Segundo Robson, para cada aluno interessado na carreira militar, há dois ou três que preferem seguir como civis. "Muitos buscam o ITA pelo prestígio acadêmico, não pela farda." Bessa concorda, mas diz que a curiosidade por ser da ativa tem aumentado entre os alunos.

À Folha o comandante do IME, general Juraci Ferreira Galdino, afirma que a maioria dos egressos da escola segue a carreira militar, mas há casos de pedidos de demissão para migrar para o setor privado.

Segundo Galdino, a rotina militar do aluno da ativa e da reserva, durante o primeiro ano, é exatamente igual: instruções uma tarde por semana, treinamento físico quatro vezes por semana e formatura geral semanal. A partir do segundo ano, os alunos da ativa continuam com a formação militar. Os da reserva, já declarados aspirantes a oficial, ficam apenas com as aulas acadêmicas.

No ITA, o cenário é o oposto. Segundo a instituição, cerca de três quartos dos egressos optam por atuar na iniciativa privada, especialmente em áreas como tecnologia, consultoria, bancos, indústria aeroespacial e startups. A formação acadêmica de militares e civis é idêntica no currículo, mas os alunos da ativa cumprem compromissos extras —treinamentos, cursos de formação e normas da Força Aérea.

Esse cenário de indecisão é o caso de Luis Guilherme, 23, aluno do Poliedro de São José dos Campos —cidade do interior paulista onde fica o ITA—, que ainda não sabe se seguirá carreira militar. Ele trancou o curso de engenharia aeroespacial na UnB (Universidade de Brasília) para tentar o instituto militar.

Como o instituto impõe limite de idade (23 anos), esta será sua última tentativa. Além disso, ele já não pode mais disputar vaga no IME, que aceita candidatos até 22.

Luis conta que, no passado, estudava das 5h à meia-noite, mas hoje tenta priorizar qualidade e equilíbrio. "Precisei abrir mão da vida social. Tudo em prol do vestibular." No alojamento do cursinho, diz que tem mais controle do tempo e que a competição saudável com os colegas o ajuda mentalmente.

Para o professor Robson, a frequência de simulados é essencial para que o estudante se acostume com o formato das provas. "Simulamos até o ponto em que a prova real pareça só mais um simulado."

O vestibulando Nixon Santos, 19, também ainda não decidiu qual caminho vai seguir. Conhecido no Colégio Preve, em Bauru, como "o cara que estuda pro ITA", diz se identificar com a rotina militar, mas vê mais liberdade na carreira civil. "Quero trabalhar fora do Brasil, e a carreira militar prende ao país", afirma.

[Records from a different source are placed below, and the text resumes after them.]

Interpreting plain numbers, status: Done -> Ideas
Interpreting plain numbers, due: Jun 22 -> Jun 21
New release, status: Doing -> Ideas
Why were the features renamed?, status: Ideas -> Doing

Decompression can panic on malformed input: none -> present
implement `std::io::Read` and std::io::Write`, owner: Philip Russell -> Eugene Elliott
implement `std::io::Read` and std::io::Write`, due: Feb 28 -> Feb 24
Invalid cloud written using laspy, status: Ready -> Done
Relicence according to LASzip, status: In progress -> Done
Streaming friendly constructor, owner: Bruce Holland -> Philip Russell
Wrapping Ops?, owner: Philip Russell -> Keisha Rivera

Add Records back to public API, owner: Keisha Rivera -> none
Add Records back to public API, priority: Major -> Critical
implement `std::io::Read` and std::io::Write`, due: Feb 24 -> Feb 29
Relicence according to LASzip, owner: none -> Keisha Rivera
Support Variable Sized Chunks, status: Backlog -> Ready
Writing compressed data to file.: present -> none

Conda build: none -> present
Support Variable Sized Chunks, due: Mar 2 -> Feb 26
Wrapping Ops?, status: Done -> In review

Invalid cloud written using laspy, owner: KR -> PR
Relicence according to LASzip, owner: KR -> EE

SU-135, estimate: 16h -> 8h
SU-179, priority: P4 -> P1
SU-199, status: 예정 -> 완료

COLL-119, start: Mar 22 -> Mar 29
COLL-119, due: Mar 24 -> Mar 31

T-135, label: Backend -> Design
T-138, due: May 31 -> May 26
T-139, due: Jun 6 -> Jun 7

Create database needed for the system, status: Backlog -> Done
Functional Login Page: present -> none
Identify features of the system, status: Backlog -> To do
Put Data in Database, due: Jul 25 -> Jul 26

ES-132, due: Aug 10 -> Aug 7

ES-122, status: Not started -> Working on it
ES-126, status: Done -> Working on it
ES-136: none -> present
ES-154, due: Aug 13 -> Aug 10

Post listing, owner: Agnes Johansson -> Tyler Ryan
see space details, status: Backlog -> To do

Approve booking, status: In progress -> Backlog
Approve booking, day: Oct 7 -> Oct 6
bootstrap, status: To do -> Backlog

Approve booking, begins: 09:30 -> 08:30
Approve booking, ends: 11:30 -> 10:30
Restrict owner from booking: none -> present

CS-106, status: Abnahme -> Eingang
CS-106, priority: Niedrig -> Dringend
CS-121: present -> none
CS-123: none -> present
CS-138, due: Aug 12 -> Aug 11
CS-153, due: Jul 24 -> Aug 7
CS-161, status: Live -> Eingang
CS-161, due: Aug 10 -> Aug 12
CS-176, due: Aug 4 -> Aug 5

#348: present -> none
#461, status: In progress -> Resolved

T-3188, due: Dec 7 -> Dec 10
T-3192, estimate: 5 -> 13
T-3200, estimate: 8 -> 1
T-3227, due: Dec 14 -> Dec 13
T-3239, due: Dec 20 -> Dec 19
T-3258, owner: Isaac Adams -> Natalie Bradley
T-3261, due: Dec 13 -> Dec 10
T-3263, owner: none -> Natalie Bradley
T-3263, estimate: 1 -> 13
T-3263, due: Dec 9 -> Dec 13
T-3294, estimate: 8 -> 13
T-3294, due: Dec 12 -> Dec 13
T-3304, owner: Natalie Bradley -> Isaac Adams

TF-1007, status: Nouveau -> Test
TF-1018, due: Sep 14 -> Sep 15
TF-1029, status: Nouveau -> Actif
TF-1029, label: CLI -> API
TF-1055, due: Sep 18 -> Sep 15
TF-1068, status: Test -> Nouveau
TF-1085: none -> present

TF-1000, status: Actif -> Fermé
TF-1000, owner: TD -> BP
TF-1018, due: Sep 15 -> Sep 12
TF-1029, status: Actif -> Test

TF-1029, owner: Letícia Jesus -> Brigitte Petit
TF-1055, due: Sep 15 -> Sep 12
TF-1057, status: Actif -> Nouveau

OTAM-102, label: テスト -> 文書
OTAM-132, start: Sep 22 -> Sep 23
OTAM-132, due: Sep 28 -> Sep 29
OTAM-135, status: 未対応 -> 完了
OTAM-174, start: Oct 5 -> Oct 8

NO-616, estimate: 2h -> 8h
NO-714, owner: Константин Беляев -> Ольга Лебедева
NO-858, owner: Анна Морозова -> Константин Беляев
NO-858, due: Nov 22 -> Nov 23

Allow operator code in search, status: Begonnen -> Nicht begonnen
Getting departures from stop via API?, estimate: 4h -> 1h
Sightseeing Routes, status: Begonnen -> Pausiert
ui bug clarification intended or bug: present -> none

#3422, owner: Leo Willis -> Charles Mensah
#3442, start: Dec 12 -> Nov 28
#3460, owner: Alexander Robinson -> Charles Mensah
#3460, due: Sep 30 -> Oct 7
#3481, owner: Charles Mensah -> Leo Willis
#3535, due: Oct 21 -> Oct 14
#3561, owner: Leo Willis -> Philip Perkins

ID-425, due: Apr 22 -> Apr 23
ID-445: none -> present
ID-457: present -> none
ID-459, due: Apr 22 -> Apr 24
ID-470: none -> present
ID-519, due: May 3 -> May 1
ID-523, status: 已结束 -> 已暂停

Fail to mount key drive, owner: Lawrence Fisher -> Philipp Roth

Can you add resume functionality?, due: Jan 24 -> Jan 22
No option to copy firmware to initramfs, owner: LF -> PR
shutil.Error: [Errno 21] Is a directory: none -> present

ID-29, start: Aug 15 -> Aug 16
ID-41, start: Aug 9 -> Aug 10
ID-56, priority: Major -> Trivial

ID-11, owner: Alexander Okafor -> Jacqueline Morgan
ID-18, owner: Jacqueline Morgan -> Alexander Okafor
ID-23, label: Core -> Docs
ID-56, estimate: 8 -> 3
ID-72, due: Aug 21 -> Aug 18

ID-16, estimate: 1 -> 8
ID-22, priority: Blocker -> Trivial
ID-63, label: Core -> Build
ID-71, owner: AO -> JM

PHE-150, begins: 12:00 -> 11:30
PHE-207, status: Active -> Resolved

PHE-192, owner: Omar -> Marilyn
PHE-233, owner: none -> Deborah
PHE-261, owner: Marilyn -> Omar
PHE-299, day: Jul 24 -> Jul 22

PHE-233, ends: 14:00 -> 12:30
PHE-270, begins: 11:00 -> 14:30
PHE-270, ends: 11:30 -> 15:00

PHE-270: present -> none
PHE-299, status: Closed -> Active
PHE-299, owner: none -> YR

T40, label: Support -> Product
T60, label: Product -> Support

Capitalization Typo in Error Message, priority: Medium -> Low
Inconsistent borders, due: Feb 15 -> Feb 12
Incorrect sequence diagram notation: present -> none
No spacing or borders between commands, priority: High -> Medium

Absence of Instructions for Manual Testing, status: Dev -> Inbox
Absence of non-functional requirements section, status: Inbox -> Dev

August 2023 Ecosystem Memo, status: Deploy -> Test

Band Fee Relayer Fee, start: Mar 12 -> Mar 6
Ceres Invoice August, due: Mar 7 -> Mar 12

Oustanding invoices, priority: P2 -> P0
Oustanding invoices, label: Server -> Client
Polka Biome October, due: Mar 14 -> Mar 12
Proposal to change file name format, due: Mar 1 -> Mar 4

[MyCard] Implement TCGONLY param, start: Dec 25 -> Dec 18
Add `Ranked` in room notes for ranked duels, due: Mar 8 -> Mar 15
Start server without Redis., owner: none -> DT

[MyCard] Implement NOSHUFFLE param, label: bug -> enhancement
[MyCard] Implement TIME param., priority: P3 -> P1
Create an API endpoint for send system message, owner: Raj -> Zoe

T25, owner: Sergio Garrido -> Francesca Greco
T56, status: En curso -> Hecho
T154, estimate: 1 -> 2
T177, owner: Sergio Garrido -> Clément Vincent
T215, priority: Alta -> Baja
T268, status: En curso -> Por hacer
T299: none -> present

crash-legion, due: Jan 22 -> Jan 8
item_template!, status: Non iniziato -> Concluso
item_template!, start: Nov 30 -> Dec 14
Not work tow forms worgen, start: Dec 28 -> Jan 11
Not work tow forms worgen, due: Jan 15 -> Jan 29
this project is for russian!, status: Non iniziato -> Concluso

Para ele, a formação oferecida pelo ITA é o principal atrativo. "Lá você pode ser desde um engenheiro ‘raiz’ até alguém do mercado financeiro. É um profissional completo." Sem plano B, Nixon diz que, por ser novo, ainda pode se dar ao luxo de apostar tudo em uma carta só. "Hoje o ITA é meu plano A, B, C e D."

Segundo Bessa, mesmo quem não conquista a vaga sai fortalecido. "Eles saem com a sensação de que não desperdiçaram tempo. Aprenderam a estudar, viveram um sonho e levam essa bagagem para a faculdade e para a vida."